Oliver's denial led him to labor on in vain, year after year, when it was obvious to everyone else that he would be far more successful back in his New York law practice. His wife Lisa, a very reluctant rural dweller initially, fits right into her new surroundings and is almost immediately accepted and befriended by nearly everyone. One running gag shows how Oliver usually "loses" one way or another to the Hooterville yokels. In one episode Mr Haney, Lisa, and Hank Kimball think they've discovered a "Milk-making" Machine. Oliver has to tell them (tongue-in-cheek) that not only are the chemicals so expensive that milk prices would soar- but that this new milk also causes baldness! One episode shows Oliver as a "successful" lawyer when he manages to convince the US Army not to draft Arnold Ziffel the Pig. At the end of the episode Oliver has a new client to keep from being drafted-"Ralph Monroe"! Despite being a horrible farmer and once only making 16 dollars of profit for the entire year, the Douglases never had to worry about money—for instance, they never have trouble replacing the numerous dishes that Lisa breaks. This once caused the other residents to believe that Oliver was making and selling alcohol, and that he was involved with the mob.

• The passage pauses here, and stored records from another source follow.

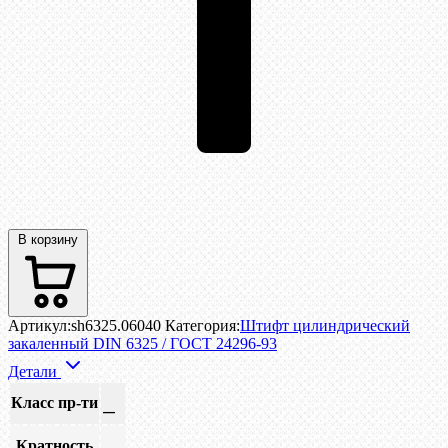
В корзину
Артикул:
sh6325.06040
Категория:
Штифт цилиндрический
закаленный DIN 6325 / ГОСТ 24296-93
Детали
Класс пр-ти
—
Кратность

In a way, Albert was well-suited to his role. He was long active in a series of environmental and agricultural concerns including a project to involve inner-city children in gardening, and was one of the organizers of the original Earth Day, held annually on his birthday, April 22. Additionally, he was one of very few Hollywood actors to grow much of his own food, in a garden on his former Beverly Hills estate, and served as an advocate for organic practices. (Apparently he was far more successful in his real-life efforts to raise food than his character ever was.) Additionally, Albert's character in 1956's The Teahouse of the August Moon, Dr./Captain McLean, was something of a prototype for Oliver: an educated, sophisticated professional who passionately obsesses about becoming a farmer.